• **Task objective**: Give as a JSON list of strings, one per line with blank lines omitted, the records between the line containing "Document page, 1241x1754 pixels." and the line containing "List each element's", inclusive.

• **Data for this exercise**:

▬▬▬▬▬▬▬▬▬▬

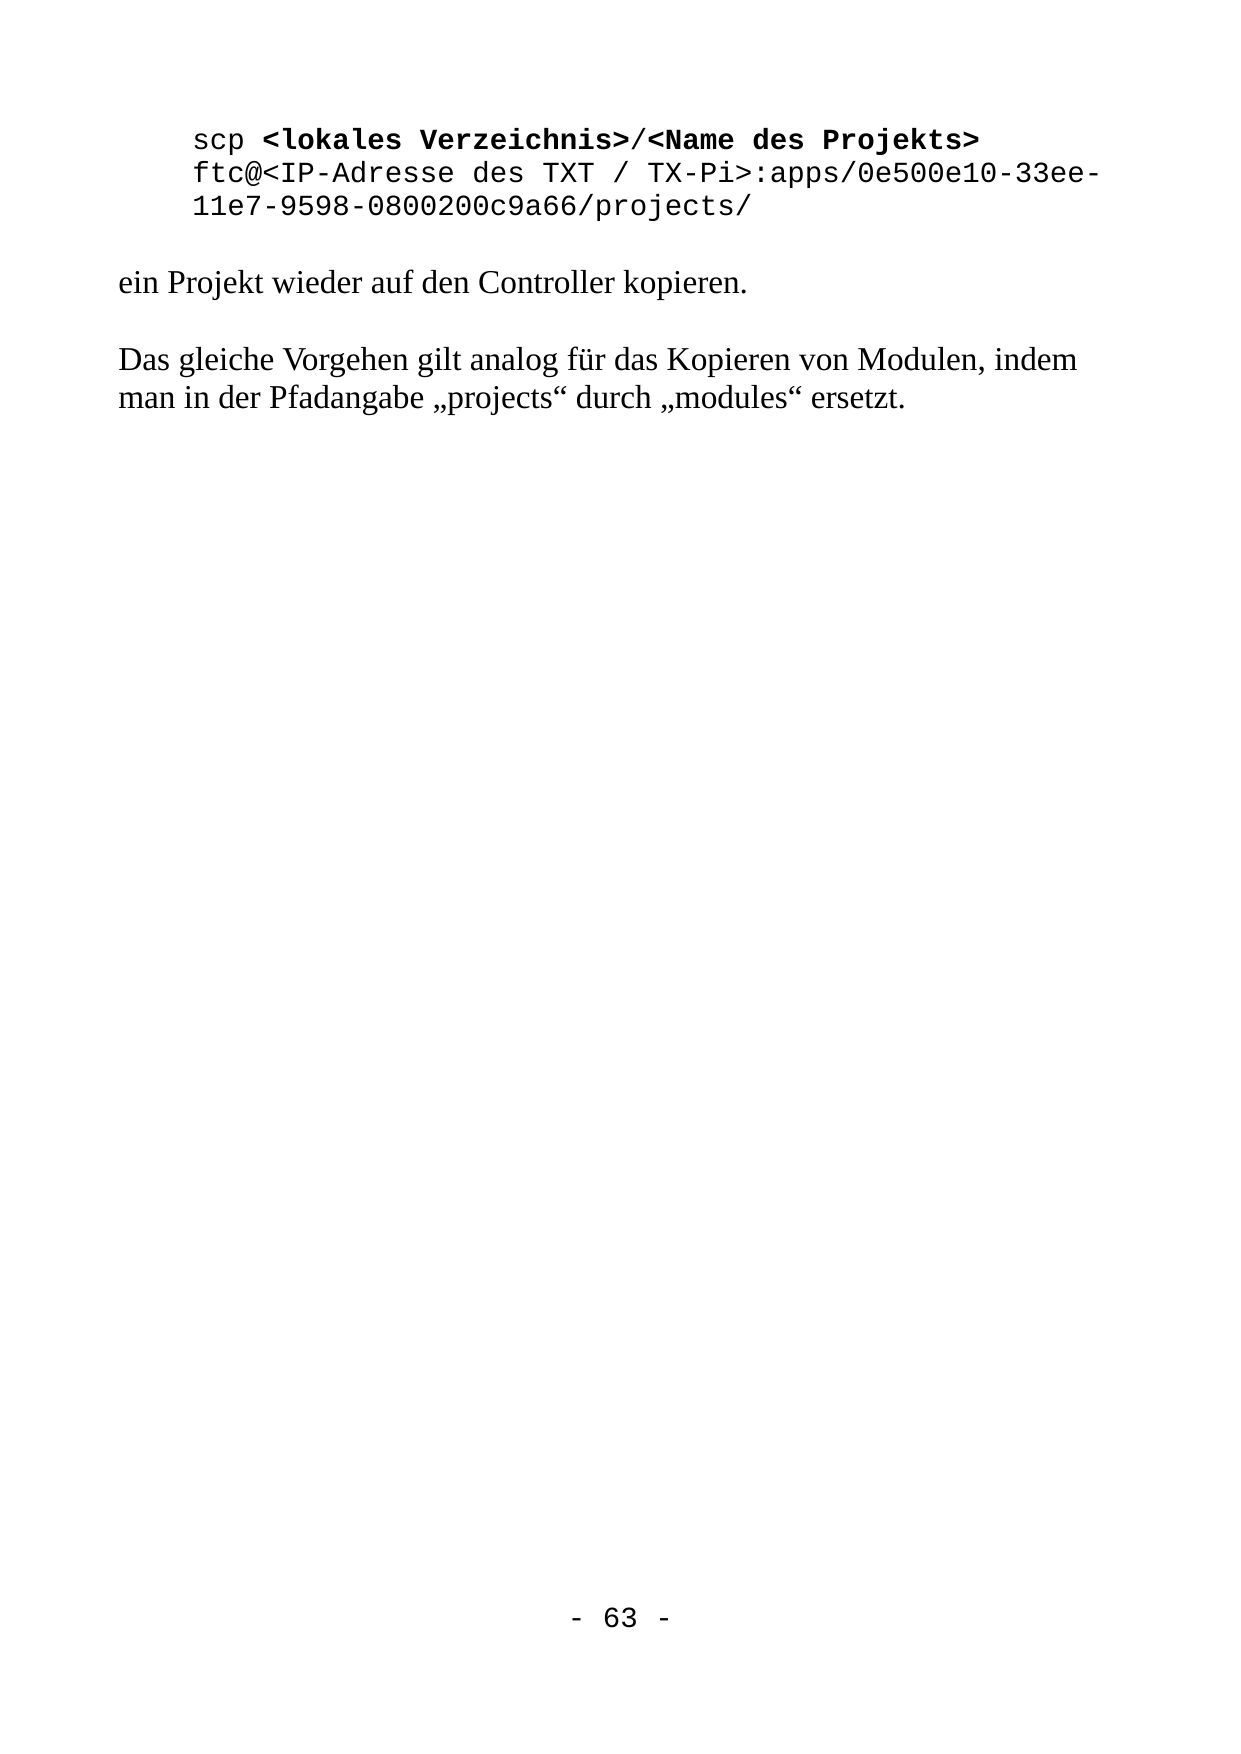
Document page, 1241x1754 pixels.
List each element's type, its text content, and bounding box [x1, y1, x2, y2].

▬▬▬▬▬▬▬▬▬▬

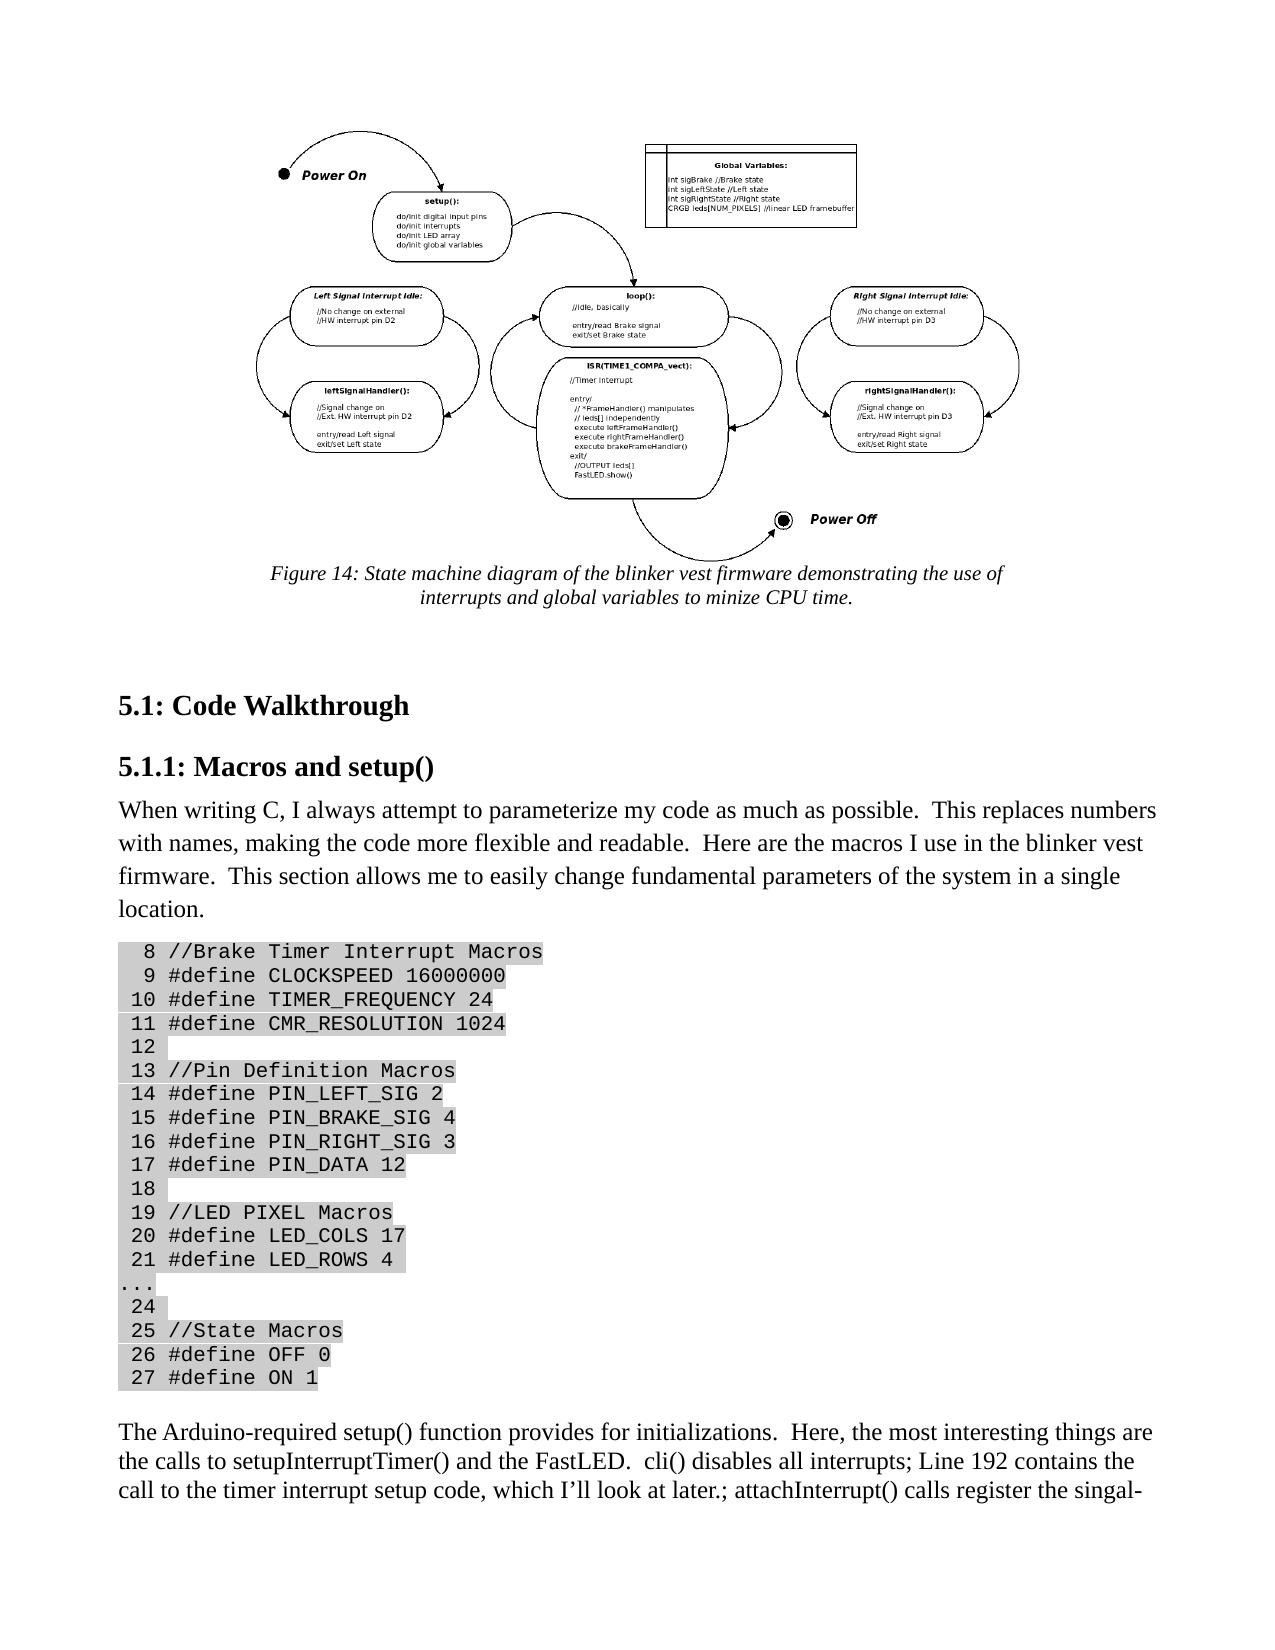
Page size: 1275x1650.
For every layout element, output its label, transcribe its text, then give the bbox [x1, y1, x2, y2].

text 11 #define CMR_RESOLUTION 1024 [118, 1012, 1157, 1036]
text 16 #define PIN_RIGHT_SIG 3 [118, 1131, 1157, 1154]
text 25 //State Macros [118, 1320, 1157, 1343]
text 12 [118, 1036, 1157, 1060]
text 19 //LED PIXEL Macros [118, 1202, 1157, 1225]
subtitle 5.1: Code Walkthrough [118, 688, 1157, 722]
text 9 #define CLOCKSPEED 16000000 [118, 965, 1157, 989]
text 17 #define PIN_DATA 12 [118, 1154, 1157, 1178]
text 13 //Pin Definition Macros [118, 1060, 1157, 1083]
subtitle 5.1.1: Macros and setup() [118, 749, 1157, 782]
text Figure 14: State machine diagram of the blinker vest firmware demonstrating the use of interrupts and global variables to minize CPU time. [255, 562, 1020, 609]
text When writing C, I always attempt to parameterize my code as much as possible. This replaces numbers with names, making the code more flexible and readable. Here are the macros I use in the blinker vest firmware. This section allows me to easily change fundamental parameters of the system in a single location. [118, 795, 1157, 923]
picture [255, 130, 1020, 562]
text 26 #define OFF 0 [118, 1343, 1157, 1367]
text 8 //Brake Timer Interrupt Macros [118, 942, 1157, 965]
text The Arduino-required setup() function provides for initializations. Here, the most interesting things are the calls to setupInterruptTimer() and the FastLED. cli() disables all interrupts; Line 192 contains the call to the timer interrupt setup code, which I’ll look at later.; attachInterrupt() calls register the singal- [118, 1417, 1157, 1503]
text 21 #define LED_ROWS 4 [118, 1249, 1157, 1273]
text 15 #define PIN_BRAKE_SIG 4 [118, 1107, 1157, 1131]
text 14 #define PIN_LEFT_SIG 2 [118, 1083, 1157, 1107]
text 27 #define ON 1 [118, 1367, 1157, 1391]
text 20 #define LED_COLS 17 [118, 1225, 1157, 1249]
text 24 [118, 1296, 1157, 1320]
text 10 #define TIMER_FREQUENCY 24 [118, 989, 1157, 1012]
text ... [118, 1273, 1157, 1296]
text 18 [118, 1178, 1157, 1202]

▬▬▬▬▬▬▬▬▬▬

• **Full response**:
[
  "Document page, 1241x1754 pixels.",
  "List each element's type, its text content, and bounding box [x1, y1, x2, y2]."
]